I keep saying it over and over again -- it is already working effectively in multiple cities. We're past the point where someone can honestly argue "They have no idea if this can be done and it's going to get people killed." They know how it works because it's working in the real world. Those cities that are doing it are not getting people killed. Continuing to call it "dangerous" or something similar requires an active disregard for existing successes. And the only reason I can think of why someone would disregard existing neutral outcomes to argue for a hypothetically more negative outcome is because they're hurt or angry that the idea itself has any support at all. They perceive it as a slight to themselves or to the policing profession.
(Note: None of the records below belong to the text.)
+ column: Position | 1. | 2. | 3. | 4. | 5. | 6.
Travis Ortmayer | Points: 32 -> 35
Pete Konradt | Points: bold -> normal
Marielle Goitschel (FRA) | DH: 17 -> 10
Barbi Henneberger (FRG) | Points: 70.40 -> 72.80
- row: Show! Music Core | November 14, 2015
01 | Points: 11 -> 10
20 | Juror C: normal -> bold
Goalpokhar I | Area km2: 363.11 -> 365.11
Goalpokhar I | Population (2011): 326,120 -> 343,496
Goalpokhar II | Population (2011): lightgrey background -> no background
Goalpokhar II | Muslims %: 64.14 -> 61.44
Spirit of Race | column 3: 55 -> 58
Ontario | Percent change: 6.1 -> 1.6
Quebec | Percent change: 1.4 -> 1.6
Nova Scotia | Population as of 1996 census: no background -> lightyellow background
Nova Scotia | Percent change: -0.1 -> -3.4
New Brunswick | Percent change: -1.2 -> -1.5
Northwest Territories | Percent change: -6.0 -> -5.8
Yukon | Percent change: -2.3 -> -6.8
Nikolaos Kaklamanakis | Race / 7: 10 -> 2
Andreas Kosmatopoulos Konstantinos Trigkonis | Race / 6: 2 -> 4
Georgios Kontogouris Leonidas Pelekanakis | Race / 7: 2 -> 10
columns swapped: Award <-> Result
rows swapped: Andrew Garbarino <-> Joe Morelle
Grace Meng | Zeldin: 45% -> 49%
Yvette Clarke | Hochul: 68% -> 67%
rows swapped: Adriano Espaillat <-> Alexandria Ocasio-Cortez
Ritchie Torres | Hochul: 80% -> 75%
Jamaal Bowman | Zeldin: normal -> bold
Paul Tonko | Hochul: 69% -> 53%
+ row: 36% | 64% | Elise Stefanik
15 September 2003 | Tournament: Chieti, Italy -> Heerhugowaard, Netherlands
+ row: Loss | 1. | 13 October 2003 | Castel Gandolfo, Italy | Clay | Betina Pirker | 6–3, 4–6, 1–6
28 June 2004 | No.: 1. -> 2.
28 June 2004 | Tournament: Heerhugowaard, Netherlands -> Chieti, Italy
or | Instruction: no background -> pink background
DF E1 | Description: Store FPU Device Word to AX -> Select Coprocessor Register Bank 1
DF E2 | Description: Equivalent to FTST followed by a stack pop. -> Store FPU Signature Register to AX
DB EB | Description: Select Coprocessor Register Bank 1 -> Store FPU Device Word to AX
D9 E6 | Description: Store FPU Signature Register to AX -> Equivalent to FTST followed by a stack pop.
They're entitled to their perception but that doesn't make the existing applications any less real and effective.
 
As I stated many times before, most police officers would welcome the presence of social workers and mental health professionals to take some of the load in regard to those calls. I briefly worked on social work last year as a youth crisis response team specialist. I liked filling the gap where as a police officer, I would shake my head when we got a call for 12 yr old Johnny screaming at mom saying this isn’t a police matter. I know the officers were glad when I told them, but the calls were nearly non existent because of the pandemic, the pay was shit and I spent all my time in conferences and classes that bashed on police the whole time. But I and the officers recognized that it was beneficial to have such a service. It is the same thing with mental illness and homeless calls. But to take resources away from police and decide that a shift may have 30 officers instead of fifty so they can fund those services will not be the solution to violent crime. The arguments have been “well, that frees up officers to handle emergency calls” but with less officers, the ones that remain run their absolute asses off and still have a backlog of calls. The next thing they do is to stop having officers take theft calls under a certain amount and theft is basically decriminalized. And then officers quit responding to other types of calls and society gets worse, not better. Ignoring those issues does not make them go away-it makes the hood people lose faith and leave while the shitbags grow emboldened and soon the area is lost.
No one is taking resources away from police and if that's how you're viewing the situation, it explains quite a lot.

When you send a police officer to a mental health call - it costs money. Even though the police officer isn't better equipped to handle the call than a social worker. Re-allocating the money from the police officer to the social worker is intelligent and a good use of funds.

To make another analogy. You're building a house and allocate money for a contractor to do the job. Midway through, you realize that an electrician is needed. So you tell the contractor "I'm going to hire an electrician to do the wiring. You don't have to do it." Then the contractor starts complaining that you're taking money away from him. The contractor is wrong. First, he's not entitled to the money. Second, hiring an electrician to wire the house doesn't hurt the contractor. He's still getting paid for the job he is doing. That job just doesn't include wiring the house anymore.

This is the same thing. If you're not sending cops to mental health calls and other social work level events then you don't need to pay the police to work those calls. It makes no sense to hire and train social workers or mental health response teams for a job and then keep allocating funds to the police for the same task.

It won't have any effect on police who on street patrols or on detectives. And sure it might result in fewer police overall. But if police aren't going to youth crisis calls and similar types of calls, you need fewer police anyway. Now it's starting to sound like an argument that the police should get the money, even if the police aren't going to be doing that specific job anymore. Does that really make sense? "Yes, these other types of response units are effective and useful but we should still pay the police to do that job even though we've turned the job over to these other units."